Akıl Oyunları
Coğrafyamızdaki karmaşıklıktan ve çatışma ortamından fayda sağlamak isteyen küresel güçler, akıl oyunlarını devreye soktular.Uluslarası sistemin güçlü devletleri bu karmaşıklıktan yararlanıp...
Coğrafyamızdaki karmaşıklıktan ve çatışma ortamından fayda sağlamak isteyen küresel güçler, akıl oyunlarını devreye soktular.Uluslarası sistemin güçlü devletleri bu karmaşıklıktan yararlanıp geleceğe yönelik, menfaatlerine uygun stratejiler geliştirip duruma uygun politikaları think tank kuruluşları ile üretiyorlar.
“Think Tank”çözümlemelerin ve beyin fırtınalarının olduğu ”Düşünce kuruluşu”, diğer bir söylemle bağımsız politikalar araştırma enstitüsü, analiz merkezi, düşünce üretim merkezi, akıl deposu ya da düşünce fabrikaları deyişide emsal şekilde kullanılmaktadır. Düşünce kuruluşları, milletleri ve karar mercilerini gerekli durumlarda bilgilendirmeyi misyon edinmiş belli başlı detaylarda etüt yapan, bilgi üreten kuruluşlardır.G20 ülkelerinin, özellikle batı dünyasının başını çektiği,bu kuruluşların, dünya ekonomisine ve diğer ülkeler üzerindeki etkilerini her geçen gün gözlemlemekteyiz.Konusu üzerinde eğitimli,çözümleme kabiliyetleri olan tecrübeli kişiler tarafından oluşturalan bu kurumlar,ülkelerinin menfaatleri doğrultusunda bilgi ve fikir akışı sağlarlar.

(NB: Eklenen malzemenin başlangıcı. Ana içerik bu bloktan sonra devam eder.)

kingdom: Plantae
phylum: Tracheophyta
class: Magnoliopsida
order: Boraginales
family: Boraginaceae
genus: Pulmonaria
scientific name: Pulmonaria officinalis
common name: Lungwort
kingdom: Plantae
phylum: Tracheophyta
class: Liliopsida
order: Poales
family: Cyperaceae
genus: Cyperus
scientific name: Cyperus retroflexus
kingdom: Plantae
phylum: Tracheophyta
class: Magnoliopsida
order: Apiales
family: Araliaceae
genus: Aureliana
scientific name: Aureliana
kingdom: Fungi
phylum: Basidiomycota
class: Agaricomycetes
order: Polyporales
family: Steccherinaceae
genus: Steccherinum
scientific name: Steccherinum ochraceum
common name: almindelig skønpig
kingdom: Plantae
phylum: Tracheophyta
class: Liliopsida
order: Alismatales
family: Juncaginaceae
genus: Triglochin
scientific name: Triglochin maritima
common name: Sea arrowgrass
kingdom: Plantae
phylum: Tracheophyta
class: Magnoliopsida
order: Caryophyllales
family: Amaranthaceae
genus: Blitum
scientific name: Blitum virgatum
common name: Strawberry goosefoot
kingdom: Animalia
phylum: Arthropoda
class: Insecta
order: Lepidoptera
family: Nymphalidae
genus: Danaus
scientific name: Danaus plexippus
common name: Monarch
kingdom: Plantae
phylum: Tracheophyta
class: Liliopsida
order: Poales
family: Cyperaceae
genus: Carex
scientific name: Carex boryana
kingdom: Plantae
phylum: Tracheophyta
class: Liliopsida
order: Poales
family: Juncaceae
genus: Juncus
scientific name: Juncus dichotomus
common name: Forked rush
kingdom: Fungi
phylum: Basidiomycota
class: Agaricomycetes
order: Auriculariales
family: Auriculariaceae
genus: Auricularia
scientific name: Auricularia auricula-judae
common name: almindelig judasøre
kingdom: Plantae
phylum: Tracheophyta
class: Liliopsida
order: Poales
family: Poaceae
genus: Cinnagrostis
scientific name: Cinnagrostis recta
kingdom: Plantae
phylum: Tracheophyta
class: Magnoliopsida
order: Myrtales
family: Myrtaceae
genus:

“Bilginin güç kaynağı” olduğu fikrine inanan, on yedinci yüzyıl filozofu, bilim insanı Francis Bacon'un ortaya koyduğu bu fikir, günümüzde daha çok anlam kazanmakta ve günümüz çağında bilimin, teknolojinin ve ilimin insanlığın gelişmesindeki önemini en basit haliyle anlatmaktadır.
Üniversitelerin asıl görevi,bilgiyi üretmek,öğreterek yaymak ve en önemliside ülkelerin gelişmelerine yön vermektir. Çağdaş batı üniversitelerinin icat ettiği teknolojiler sayesinde kendilerini destekleyen devletlere pozitif değer kattığı bir hakikattır.Eğitim sisteminin en üst düzeyini oluşturan üniversitelerimiz, devlet ve ülke için zenginleşmenin daha önemliside kalkınmanın dinamo gücü olarak bilim üreten, teknoloji üreten ve kalifiyeli insan yetiştiren ve geliştiren müesseseler olmalıdır.
Maalesef, başka bir düşünce ve inanışa saygısı olmayan bazı kurumların ve insanların ülkemizin en gözde üniversitelerinden birinde hiç kimseye yararı olmayan kavgaları,ve çeşitli ideolojik fikirlerle üniversitelerimizdeki etkisi, üniversitelerimizin ilerlemesinin ve dünya üniversiteleriyle yarışır hale gelmesinin önündeki en büyük handikaptır.
Güç ve rekabet içinde bulunduğumuz devletlerle mukayese edildiğinde görülen en büyük eksiklerden birisi üretilen fikirlerin,düşüncelerin halen istenilen seviyede olmamasıdır. Düşünce kuruluşlarının, fikirlerini üretmek için teşviklerin ve desteklerin hız kesmeden devam etme gereksinimi ve üretilen fikirler ne kadar çok olursa alternatif stratejilerin üretilmesine vesile olup devletimize inanılmaz katkı sağlayacağıda aşikardir. Bunun için düşünce üretme ve strateji geliştirme merkezleri gerek bir devlet politikası olarak, gerekse STK'lar marifeti ile toplumsal olarak desteklenmelidir.